I think you can probably see why my brain homed in on the racist part of conspiracist. Yes, the GOP’s overarching mission is to corrupt voting and the general handling of elections so they can retain access to power and money in the face of their dwindling proportion of the populace. Check! But their time-tested way of achieving those ends rests squarely on the use of divisive, racist tactics dolled up in flowery legalize they can pass off as protecting the integrity and purity of the vote.
Whether they actually believe the racist bullshit they promulgate or are using it as an expedient means to an end doesn’t matter – it’s still racist.

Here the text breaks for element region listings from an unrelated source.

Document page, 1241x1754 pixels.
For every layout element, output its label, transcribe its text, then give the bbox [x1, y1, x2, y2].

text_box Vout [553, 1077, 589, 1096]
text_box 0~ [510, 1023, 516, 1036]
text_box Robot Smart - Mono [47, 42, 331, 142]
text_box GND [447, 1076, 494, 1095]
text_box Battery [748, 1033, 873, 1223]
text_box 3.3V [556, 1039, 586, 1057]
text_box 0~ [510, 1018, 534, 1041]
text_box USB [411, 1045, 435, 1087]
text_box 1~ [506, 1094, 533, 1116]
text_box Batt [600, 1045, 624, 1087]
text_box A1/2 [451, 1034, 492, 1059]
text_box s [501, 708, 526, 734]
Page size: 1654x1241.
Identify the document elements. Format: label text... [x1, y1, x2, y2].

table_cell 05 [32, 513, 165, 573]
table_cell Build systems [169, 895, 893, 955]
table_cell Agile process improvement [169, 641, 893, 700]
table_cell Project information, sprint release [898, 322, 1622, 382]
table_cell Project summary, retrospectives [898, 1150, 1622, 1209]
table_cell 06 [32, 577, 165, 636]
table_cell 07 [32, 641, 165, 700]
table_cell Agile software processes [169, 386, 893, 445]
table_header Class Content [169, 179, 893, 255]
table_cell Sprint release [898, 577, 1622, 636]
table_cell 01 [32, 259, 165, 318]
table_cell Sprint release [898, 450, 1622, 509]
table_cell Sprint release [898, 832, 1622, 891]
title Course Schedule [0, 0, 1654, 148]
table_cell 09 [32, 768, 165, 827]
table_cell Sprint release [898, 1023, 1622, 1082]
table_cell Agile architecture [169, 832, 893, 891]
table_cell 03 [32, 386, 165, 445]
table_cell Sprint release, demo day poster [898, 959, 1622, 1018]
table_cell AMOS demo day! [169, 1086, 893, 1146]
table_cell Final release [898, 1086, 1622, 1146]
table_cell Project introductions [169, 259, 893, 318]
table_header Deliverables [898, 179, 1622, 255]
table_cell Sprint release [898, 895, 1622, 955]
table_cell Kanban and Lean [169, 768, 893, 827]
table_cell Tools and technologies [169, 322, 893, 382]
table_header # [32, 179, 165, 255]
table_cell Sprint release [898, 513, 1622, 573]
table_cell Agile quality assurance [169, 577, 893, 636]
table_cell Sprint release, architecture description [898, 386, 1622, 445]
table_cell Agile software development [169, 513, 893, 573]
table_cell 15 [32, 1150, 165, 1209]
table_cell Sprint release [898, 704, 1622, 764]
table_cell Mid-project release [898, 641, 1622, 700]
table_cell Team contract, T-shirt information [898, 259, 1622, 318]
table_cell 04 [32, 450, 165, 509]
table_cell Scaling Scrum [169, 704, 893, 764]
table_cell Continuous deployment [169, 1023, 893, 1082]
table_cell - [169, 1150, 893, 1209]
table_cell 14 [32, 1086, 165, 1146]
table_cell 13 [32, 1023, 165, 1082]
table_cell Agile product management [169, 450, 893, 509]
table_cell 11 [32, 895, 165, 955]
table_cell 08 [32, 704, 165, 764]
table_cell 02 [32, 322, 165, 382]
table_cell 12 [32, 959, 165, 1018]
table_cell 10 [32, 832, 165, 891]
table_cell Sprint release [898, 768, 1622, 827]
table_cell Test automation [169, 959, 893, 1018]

So, ergo, they need “conspi-racist candidates” to keep the game going, people who will at least mouth all the right stuff about stolen elections and the dire need to protect “democracy.” Better yet, if the candidates actually believe all this horseshit, they can go full throttle without any worry about pesky truth-tells.
I don’t think there’s much more to say about this linguistic parsing exercise except that I hope someone responsible for campaign advertising on the Dems’ side figures it out too since it could be a handy opposition tool.
The other thing I wanted to mention today is that I’ve become a bit obsessed with middle names since seeing “George Floyd” spray-painted on the old remains of the foundation of a house in the Greenwood neighborhood in Tulsa. The picture is on the flyleaf of the new book An Impulse to Keep: Greenwood Art Project, which depicts and describes 100 art projects commemorating the Greenwood massacre. Laura got me the book a few weeks ago and while many of the art projects described are wonderful, it’s that picture of George Floyd’s name scrawled on a busted up house foundation that’s been haunting me.
Maybe because the book is about braiding together the area’s origin stories, the trauma of the massacre, and the rebuilding and resilience of Greenwood’s citizens, it prompted me to wonder what George’s middle name, his third name, was (is? – it’s still his middle name even if he is no longer able to claim it himself).
I don’t know – I think that’s giving me way too much credit for lofty, insightful thinking. I think it’s more likely that seeing his first and last names there looking so forlorn led me to want more and the only more I could come up with was to find out his middle name, which is Perry.
Sandra Bland’s middle name is Annette. Tamir Rice’s middle name is Elijah. Trayvon Martin’s middle name is Benjamin. Breonna Taylor’s middle name is Shaquelle. Michael Brown’s two middle names are Orlandus and Darrion.
I tried to find Charleena Lyles’ middle name – she who was one of the first people to be memorialized with the “say her name” campaign – and except for Serenity Seattle listing her middle initial as being C, there doesn’t seem to be any record of what it is.
I feel like there’s something tender about people’s middle names. Yours is Robinette. Mine is Lynn.
Knowing that George Floyd’s is Perry doesn’t do a damn thing about the injustices surrounding his murder, but it does help me feel a tiny bit closer to him and I think it’ll help me stay clear that he was someone’s child.
May we all be safe – simply safe.
May we all be willing to guard against conspi-racist candidates.
May we all be strong enough to honor each ones’ preciousness.
May we accept that to do otherwise damns us all.